Exercise data >>

──────────────────────────────

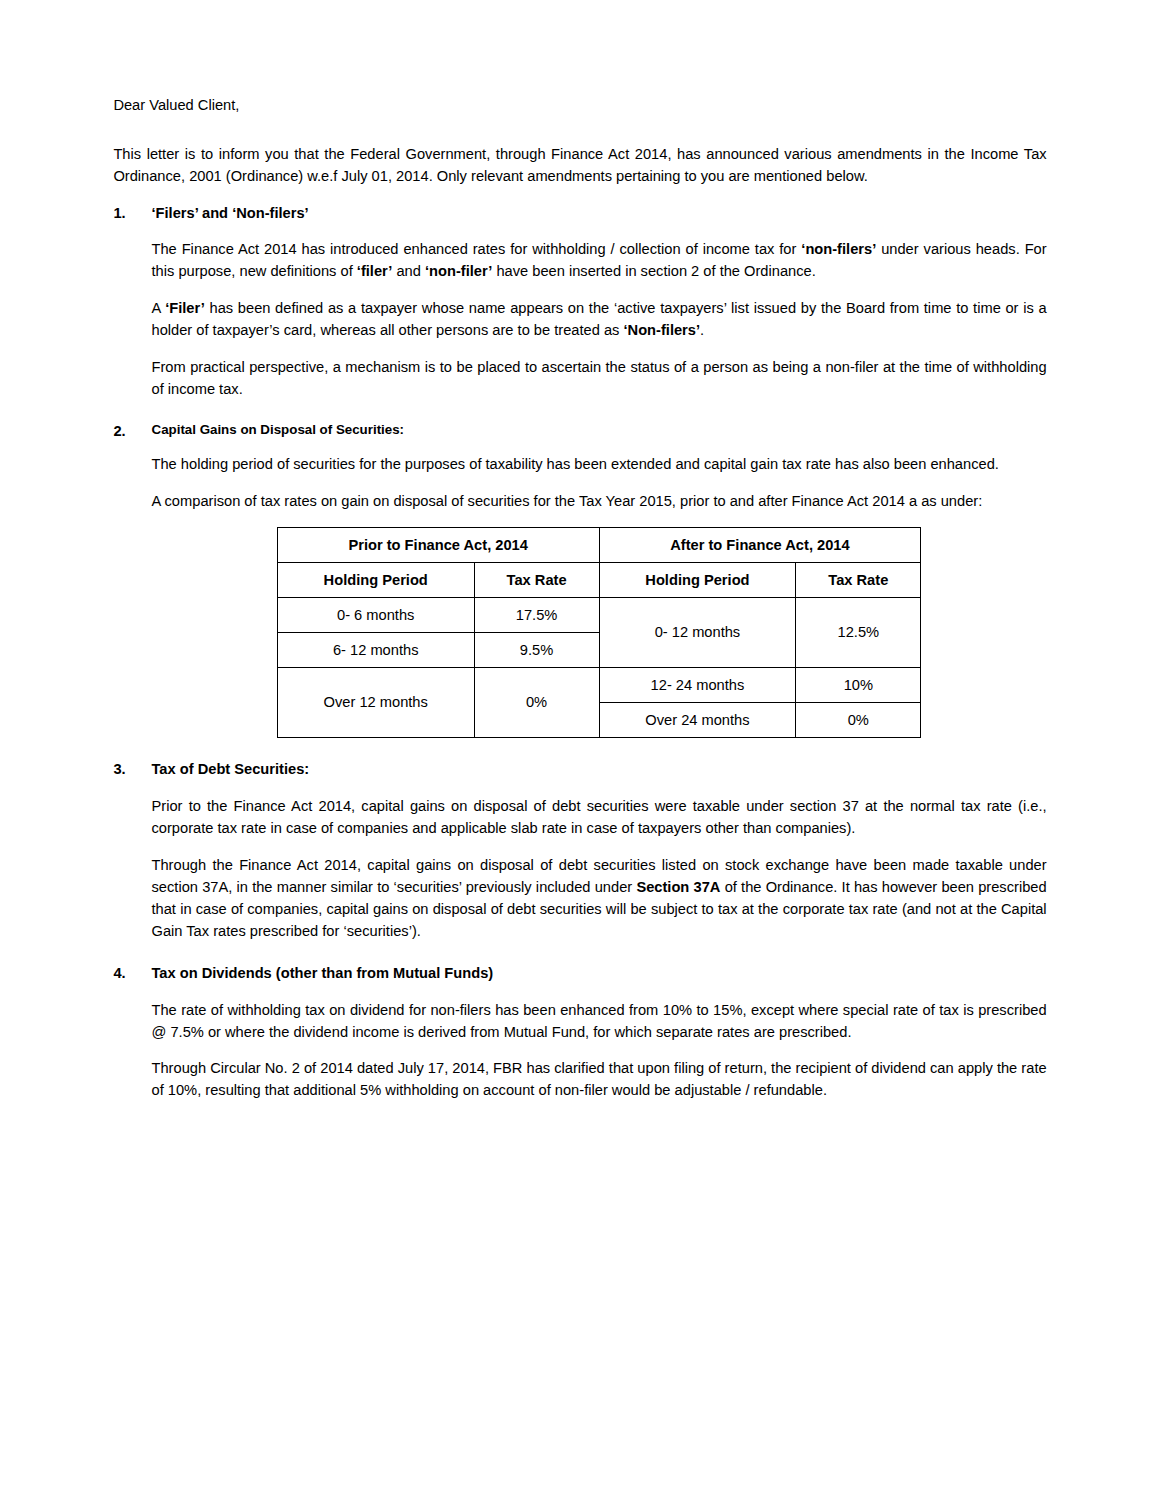Dear Valued Client,
This letter is to inform you that the Federal Government, through Finance Act 2014, has announced various amendments in the Income Tax Ordinance, 2001 (Ordinance) w.e.f July 01, 2014. Only relevant amendments pertaining to you are mentioned below.
‘Filers’ and ‘Non-filers’
The Finance Act 2014 has introduced enhanced rates for withholding / collection of income tax for ‘non-filers’ under various heads. For this purpose, new definitions of ‘filer’ and ‘non-filer’ have been inserted in section 2 of the Ordinance.
A ‘Filer’ has been defined as a taxpayer whose name appears on the ‘active taxpayers’ list issued by the Board from time to time or is a holder of taxpayer’s card, whereas all other persons are to be treated as ‘Non-filers’.
From practical perspective, a mechanism is to be placed to ascertain the status of a person as being a non-filer at the time of withholding of income tax.
Capital Gains on Disposal of Securities:
The holding period of securities for the purposes of taxability has been extended and capital gain tax rate has also been enhanced.
A comparison of tax rates on gain on disposal of securities for the Tax Year 2015, prior to and after Finance Act 2014 a as under:
| Prior to Finance Act, 2014 | After to Finance Act, 2014 |
| --- | --- |
| Holding Period | Tax Rate | Holding Period | Tax Rate |
| 0- 6 months | 17.5% | 0- 12 months | 12.5% |
| 6- 12 months | 9.5% |
| Over 12 months | 0% | 12- 24 months | 10% |
| Over 24 months | 0% |
Tax of Debt Securities:
Prior to the Finance Act 2014, capital gains on disposal of debt securities were taxable under section 37 at the normal tax rate (i.e., corporate tax rate in case of companies and applicable slab rate in case of taxpayers other than companies).
Through the Finance Act 2014, capital gains on disposal of debt securities listed on stock exchange have been made taxable under section 37A, in the manner similar to ‘securities’ previously included under Section 37A of the Ordinance. It has however been prescribed that in case of companies, capital gains on disposal of debt securities will be subject to tax at the corporate tax rate (and not at the Capital Gain Tax rates prescribed for ‘securities’).
Tax on Dividends (other than from Mutual Funds)
The rate of withholding tax on dividend for non-filers has been enhanced from 10% to 15%, except where special rate of tax is prescribed @ 7.5% or where the dividend income is derived from Mutual Fund, for which separate rates are prescribed.
Through Circular No. 2 of 2014 dated July 17, 2014, FBR has clarified that upon filing of return, the recipient of dividend can apply the rate of 10%, resulting that additional 5% withholding on account of non-filer would be adjustable / refundable.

──────────────────────────────

Exercise >> Taking the line that contains "24 months | 0% |" as the first, reproduce every line through the end of the entries exactly.

Exercise output >>
| Over 24 months | 0% |
Tax of Debt Securities:
Prior to the Finance Act 2014, capital gains on disposal of debt securities were taxable under section 37 at the normal tax rate (i.e., corporate tax rate in case of companies and applicable slab rate in case of taxpayers other than companies).
Through the Finance Act 2014, capital gains on disposal of debt securities listed on stock exchange have been made taxable under section 37A, in the manner similar to ‘securities’ previously included under Section 37A of the Ordinance. It has however been prescribed that in case of companies, capital gains on disposal of debt securities will be subject to tax at the corporate tax rate (and not at the Capital Gain Tax rates prescribed for ‘securities’).
Tax on Dividends (other than from Mutual Funds)
The rate of withholding tax on dividend for non-filers has been enhanced from 10% to 15%, except where special rate of tax is prescribed @ 7.5% or where the dividend income is derived from Mutual Fund, for which separate rates are prescribed.
Through Circular No. 2 of 2014 dated July 17, 2014, FBR has clarified that upon filing of return, the recipient of dividend can apply the rate of 10%, resulting that additional 5% withholding on account of non-filer would be adjustable / refundable.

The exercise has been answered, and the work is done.